▸ **SELECTED TEXT**
# # # # #

New Delineations of Homophobia

3.1
What does a more detailed analysis of contemporary right-wing movements suggest about the form and degree of contemporary homophobia? In answering this question it is necessary to distinguish the values and politics of Conservative moralists and traditionalists from those of younger right-wing generations, including Conservative Party leader William Hague.

3.2
Baroness Young and the right-wing elements of her alliance in the House of Lords can be characterized as old-style Conservatives, imbued with a belief in authoritarian Christian morality. Young was a Leader of the House of Lords under the Thatcher premiership, and received prominent support from Baroness Thatcher during the first Lords debate in 1998. The strategic campaigning for retention of a gay age of consent at 18 and Section 28 by Young and her allies derives from an implacable belief in the deviant status of homosexuality. The coverage in right-wing tabloids such as the Daily Mail can be viewed in a similar light. Daily Mail commentator Simon Heffer has criticised William Hague's support for 16 as legalising 'the buggery of consenting fifth-formers', which 'helps cement the alienation from the party of many traditional Tories who could not bring themselves to vote Conservative in 1997...'[3]. These attitudes cannot easily be characterised as 'New Right', a term which is rarely invoked in contemporary public debates.

3.3
Conservative opponents of an equal age of consent and repeal of Section 28 have also been articulating their opposition in increasingly refined terms, such as being primarily against lowering the age of consent rather than equalising it, or in terms of demands for effective 'abuse of trust' legislation. Such formations became increasingly evident as stories of predatory gay male sexuality dissipated among Conservatives in the House of Commons during the age of consent debates of 1998- 1999, as Epstein et al have recently noted (Epstein et al, 2000, pp. 9, 14, 20-22). For example, the former Home Office Minister Conservative Douglas Hogg MP made a case. shared by many moderate moral conservatives, that the ideal outcome would be an age of consent of 18 for all, seeking to discourage 'the homosexual way of life', while simultaneously arguing that homosexuals should not be treated in a 'discriminatory way'(H.C. 1.3.1999, col.793). A more overt re-alignment of attitudes was evident in the speech of Conservative Shadow Home Office Minister James Clappison MP, who claimed: 'I do not feel any shred of homophobia' and 'I welcome greater tolerance in society', before continuing to argue that 16 is 'too young' (H.C. 1.3.1999, cols.803-806). These new Conservative languages, still defending discrimination, nonetheless suggest a significant moderation of previous attitudes, no longer premised upon a view of adult homosexuality as entirely socially marginal (Waites, 2000, pp.288-290).

# # # # #

▸ **DATA SHOWN**
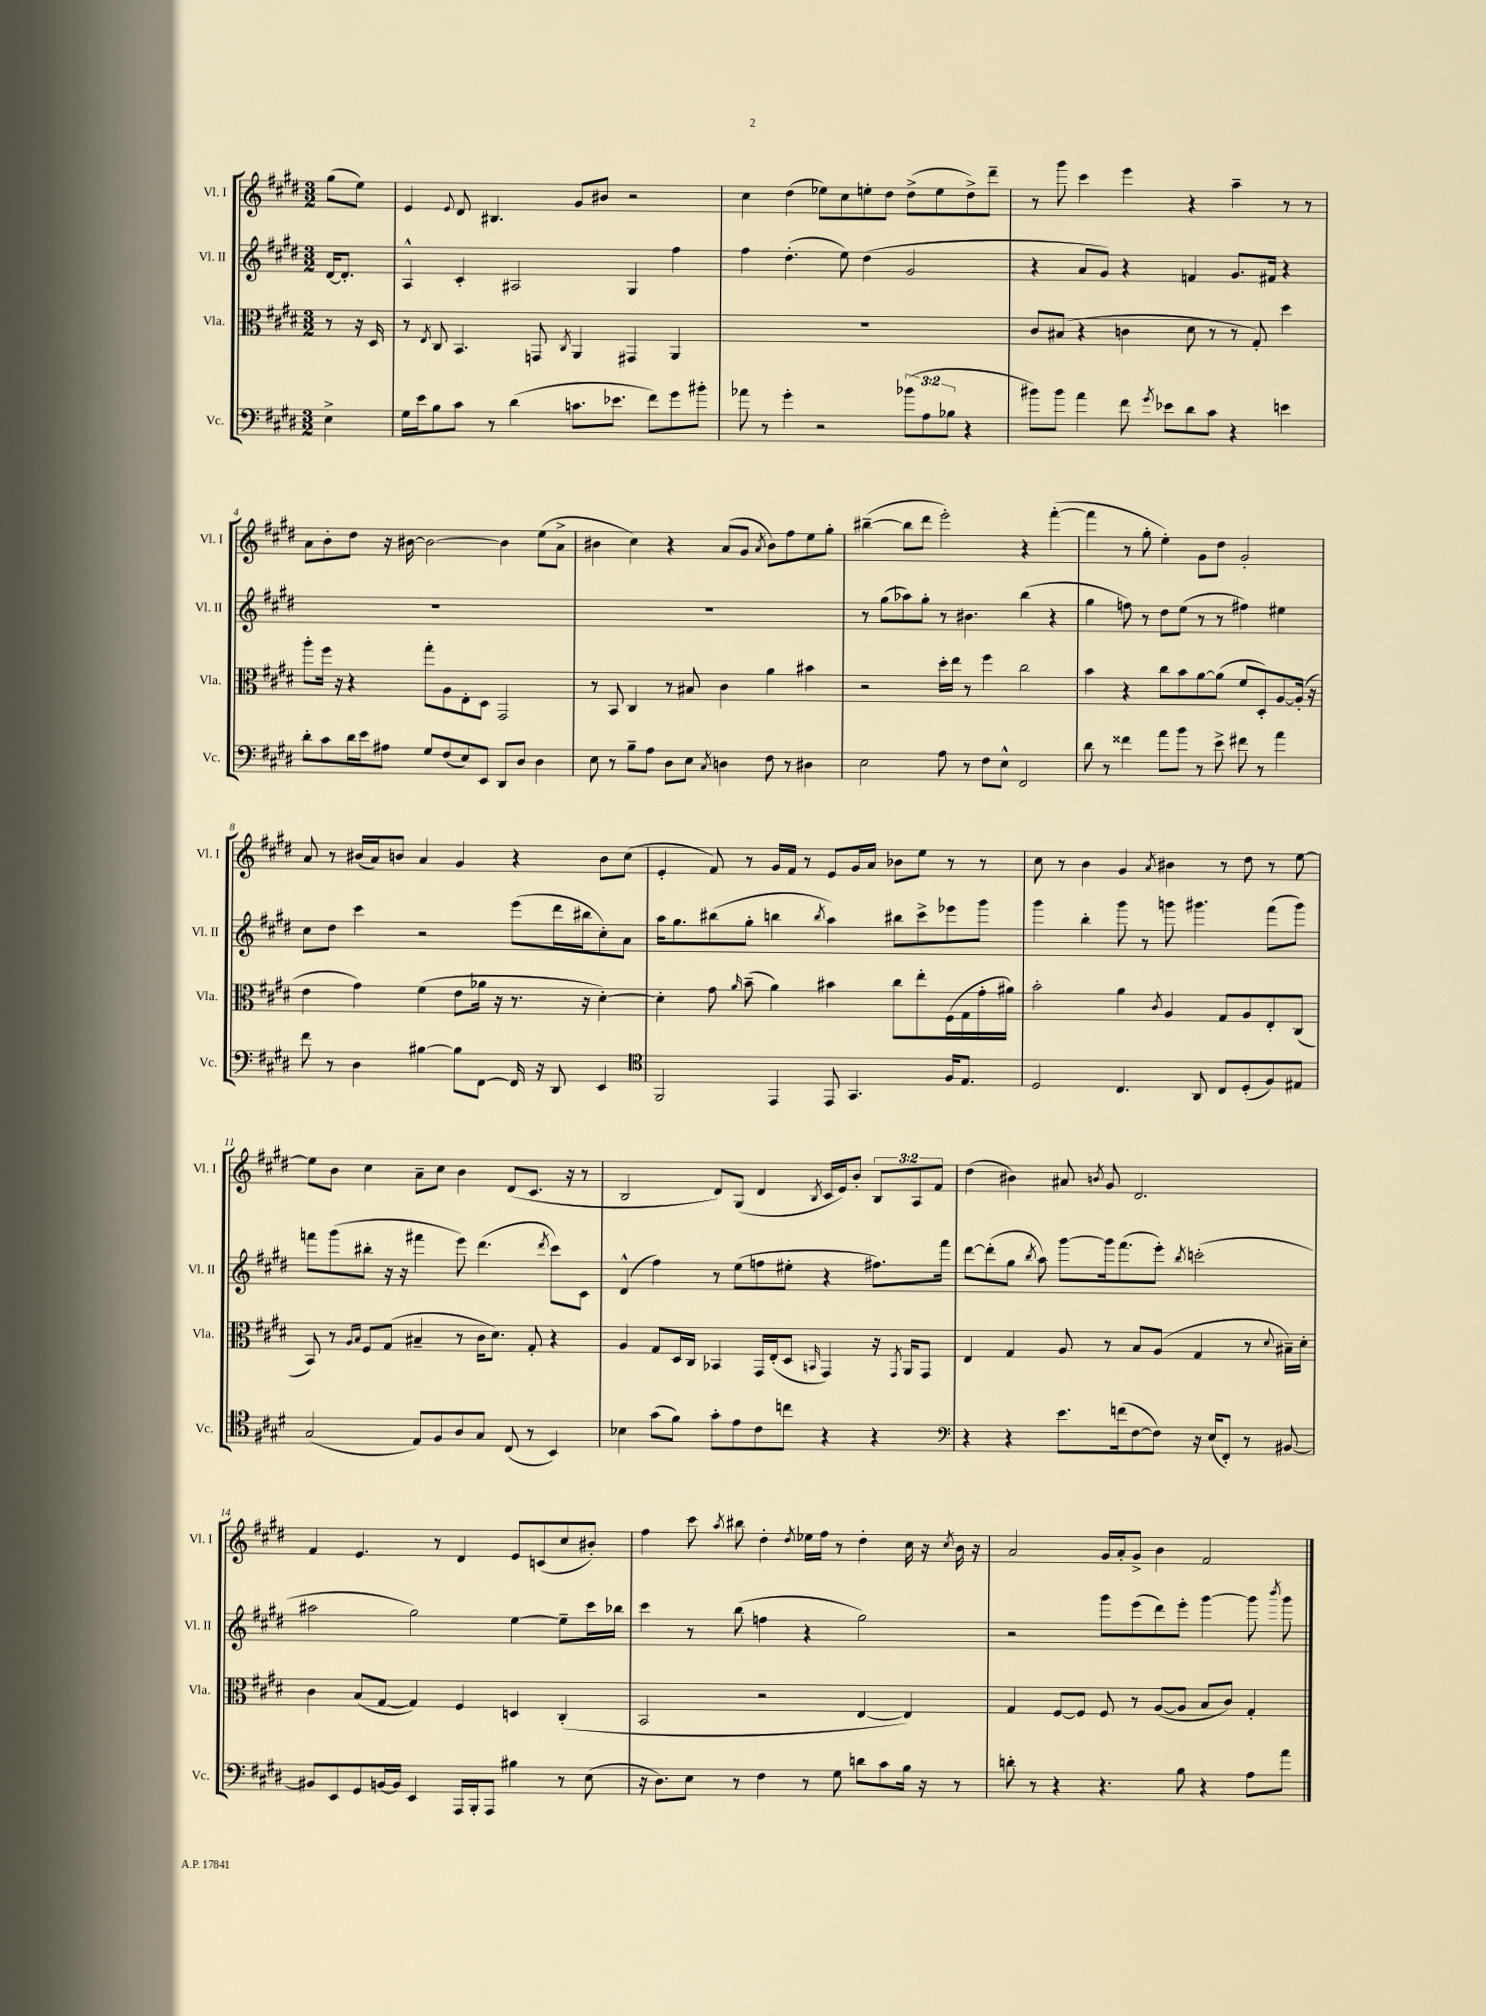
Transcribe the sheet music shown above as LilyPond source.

# # # # #

▸ **ACTIONS TO TAKE**
**a.** From the homophobia passage, print everything from "New Delineations of" down to "leader William Hague.".
**b.** Carry on the passage about homophobia and the Conservative right from where it stops.

▸ **ANSWERS TO THE EXERCISE**
**a.**
New Delineations of Homophobia

3.1
What does a more detailed analysis of contemporary right-wing movements suggest about the form and degree of contemporary homophobia? In answering this question it is necessary to distinguish the values and politics of Conservative moralists and traditionalists from those of younger right-wing generations, including Conservative Party leader William Hague.

**b.**
3.4
But more significant is the further shift among some leading Conservatives in support of an equal age of consent. William Hague voted for 16 as a minister in 1994, and following his election as leader of the opposition gave a clear expression of continuing support for an equal age during the 1998 campaign for change in the law. Hague's stance illustrated a generational difference in attitudes from Conservative traditionalists, linked to a desire to renew Conservatism and appeal to wider political constituencies following the 1997 general election[4]. The issue of homosexuality, and Hague's support for an equal age of consent, repeatedly resurfaced in post-1997 public debates over the definition of a modern Conservatism. Hague's leadership team orchestrated a mention of the need to appeal to gay voters by a delegate at the 1997 Conservative party conference, and sent positive inclusive signals to the Tory Campaign for Homosexual Equality and the gay media[5].

3.5
Similarly, while potential party leader Michael Portillo had voted against an equal age of consent in 1994 (in favour of 18), and subsequently abstained during 1998-1999, his post-election comeback speech emphasised the need to redefine Conservative attitudes to the family and young people[6]. The documentary series 'Portillo's Progress' saw him openly discussing homosexuality in a nightclub[7]. A later public statement on 9 September 1999 concerning his own youthful homosexual experiences was calmly received by senior Conservatives. After being appointed Shadow Chancellor, Portillo voted for an equal age of consent for the first time on 10 February 2000. Thus consideration of Hague's record and Portillo's transformation illustrate that significant strands of contemporary Conservatism are able to blend traditional Tory authoritarianism and nationalist Euro-scepticism with a degree of sexual liberalism.

3.6
This analysis questions the apparent contemporary alliance between the younger generation of Conservatives surrounding William Hague and the Thatcherite old guard. The resignation and move to Labour by Shadow Spokesman for London Shaun Woodward, in response to the Conservative party's enforcement of a three line whip to defend Section 28, was interpreted by many as evidence of a gulf emerging between pro-gay forces and a right-ward shifting Tory party. Recent Hague policy interventions, particularly on the issues of the European single currency, asylum, and law and order, have also suggested a resurgence of Thatcherite authoritarian populism. Yet with respect to homosexuality at least, Hague must be seen as struggling to sustain and balance fragile alliances within the Conservative party between sexual traditionalists and liberals. Hague's acceptance of Steven Norris MP, an outspoken supporter of an equal age of consent and critic of his party's policy on Section 28, as the Conservative candidate for Mayor of London, represents the other side of this pragmatism[8].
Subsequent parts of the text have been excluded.